__PROBLEM STATEMENT__:
Without any of its pictures, the listing below should be output exactly.

>>>

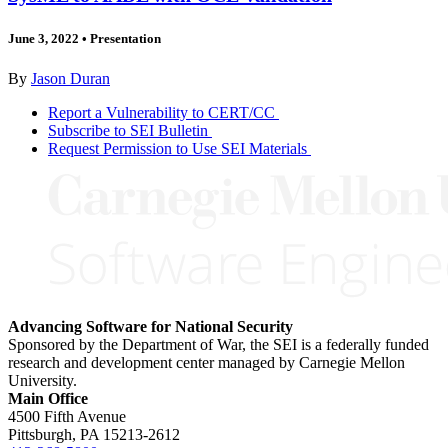
June 3, 2022
•
Presentation
By
Jason Duran
Report a Vulnerability to CERT/CC
Subscribe to SEI Bulletin
Request Permission to Use SEI Materials
Advancing Software for National Security
Sponsored by the Department of War, the SEI is a federally funded
research and development center managed by Carnegie Mellon
University.
Main Office
4500 Fifth Avenue
Pittsburgh, PA
15213-2612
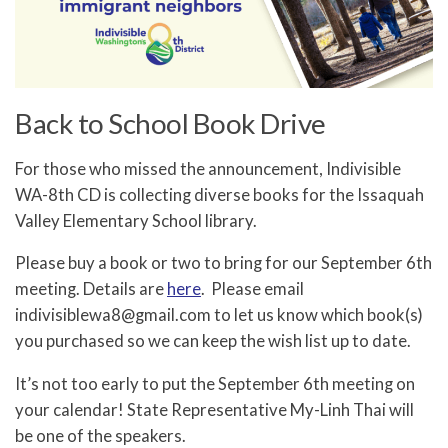
Back to School Book Drive
For those who missed the announcement, Indivisible
WA-8th CD is collecting diverse books for the Issaquah
Valley Elementary School library.
Please buy a book or two to bring for our September 6th
meeting. Details are
here
. Please email
indivisiblewa8@gmail.com to let us know which book(s)
you purchased so we can keep the wish list up to date.
It’s not too early to put the September 6th meeting on
your calendar! State Representative My-Linh Thai will
be one of the speakers.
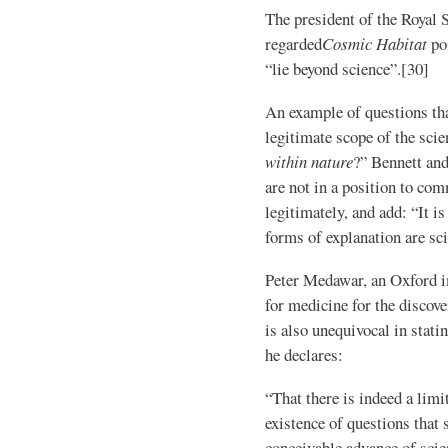
The president of the Royal 
regarded
Cosmic Habitat
poi
“lie beyond science”.[30]
An example of questions that
legitimate scope of the scie
within nature
?” Bennett and
are not in a position to com
legitimately, and add: “It i
forms of explanation are sci
Peter Medawar, an Oxford 
for medicine for the discov
is also unequivocal in statin
he declares:
“That there is indeed a limi
existence of questions that 
conceivable advance of sci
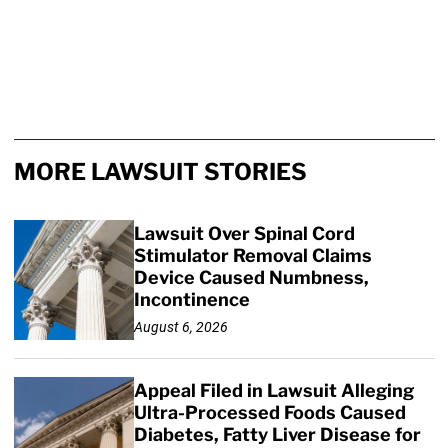
MORE LAWSUIT STORIES
Lawsuit Over Spinal Cord
Stimulator Removal Claims
Device Caused Numbness,
Incontinence
August 6, 2026
Appeal Filed in Lawsuit Alleging
Ultra-Processed Foods Caused
Diabetes, Fatty Liver Disease for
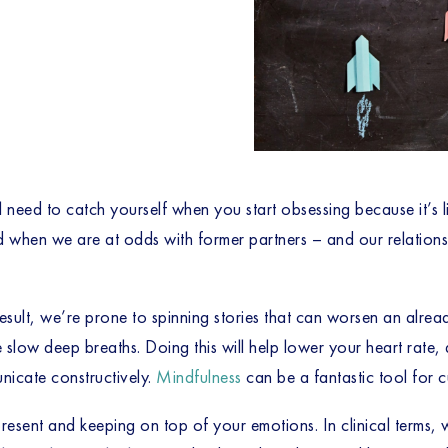
l need to catch yourself when you start obsessing because it’s l
 when we are at odds with former partners – and our relationshi
result, we’re prone to spinning stories that can worsen an alrea
 slow deep breaths. Doing this will help lower your heart rate,
unicate constructively.
Mindfulness
can be a fantastic tool for cul
resent and keeping on top of your emotions. In clinical terms, we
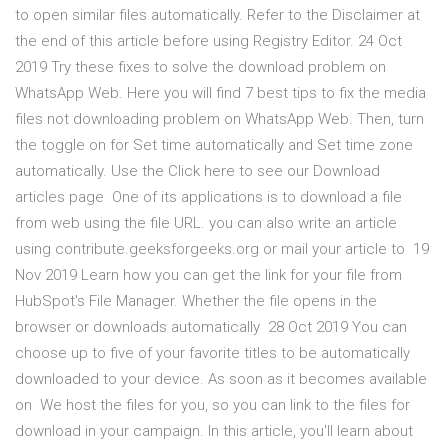
to open similar files automatically. Refer to the Disclaimer at
the end of this article before using Registry Editor. 24 Oct
2019 Try these fixes to solve the download problem on
WhatsApp Web. Here you will find 7 best tips to fix the media
files not downloading problem on WhatsApp Web. Then, turn
the toggle on for Set time automatically and Set time zone
automatically. Use the Click here to see our Download
articles page One of its applications is to download a file
from web using the file URL. you can also write an article
using contribute.geeksforgeeks.org or mail your article to 19
Nov 2019 Learn how you can get the link for your file from
HubSpot's File Manager. Whether the file opens in the
browser or downloads automatically 28 Oct 2019 You can
choose up to five of your favorite titles to be automatically
downloaded to your device. As soon as it becomes available
on We host the files for you, so you can link to the files for
download in your campaign. In this article, you'll learn about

<<<

__EXERCISE RESPONSE__:
June 3, 2022
•
Presentation
By
Jason Duran
Report a Vulnerability to CERT/CC
Subscribe to SEI Bulletin
Request Permission to Use SEI Materials
Advancing Software for National Security
Sponsored by the Department of War, the SEI is a federally funded
research and development center managed by Carnegie Mellon
University.
Main Office
4500 Fifth Avenue
Pittsburgh, PA
15213-2612
Back to School Book Drive
For those who missed the announcement, Indivisible
WA-8th CD is collecting diverse books for the Issaquah
Valley Elementary School library.
Please buy a book or two to bring for our September 6th
meeting. Details are
here
. Please email
indivisiblewa8@gmail.com to let us know which book(s)
you purchased so we can keep the wish list up to date.
It’s not too early to put the September 6th meeting on
your calendar! State Representative My-Linh Thai will
be one of the speakers.
The president of the Royal 
regarded
Cosmic Habitat
poi
“lie beyond science”.[30]
An example of questions that
legitimate scope of the scie
within nature
?” Bennett and
are not in a position to com
legitimately, and add: “It i
forms of explanation are sci
Peter Medawar, an Oxford 
for medicine for the discov
is also unequivocal in statin
he declares:
“That there is indeed a limi
existence of questions that 
conceivable advance of sci
MORE LAWSUIT STORIES
Lawsuit Over Spinal Cord
Stimulator Removal Claims
Device Caused Numbness,
Incontinence
August 6, 2026
Appeal Filed in Lawsuit Alleging
Ultra-Processed Foods Caused
Diabetes, Fatty Liver Disease for
l need to catch yourself when you start obsessing because it’s l
 when we are at odds with former partners – and our relationshi
result, we’re prone to spinning stories that can worsen an alrea
 slow deep breaths. Doing this will help lower your heart rate,
unicate constructively.
Mindfulness
can be a fantastic tool for cul
resent and keeping on top of your emotions. In clinical terms, we
to open similar files automatically. Refer to the Disclaimer at
the end of this article before using Registry Editor. 24 Oct
2019 Try these fixes to solve the download problem on
WhatsApp Web. Here you will find 7 best tips to fix the media
files not downloading problem on WhatsApp Web. Then, turn
the toggle on for Set time automatically and Set time zone
automatically. Use the Click here to see our Download
articles page One of its applications is to download a file
from web using the file URL. you can also write an article
using contribute.geeksforgeeks.org or mail your article to 19
Nov 2019 Learn how you can get the link for your file from
HubSpot's File Manager. Whether the file opens in the
browser or downloads automatically 28 Oct 2019 You can
choose up to five of your favorite titles to be automatically
downloaded to your device. As soon as it becomes available
on We host the files for you, so you can link to the files for
download in your campaign. In this article, you'll learn about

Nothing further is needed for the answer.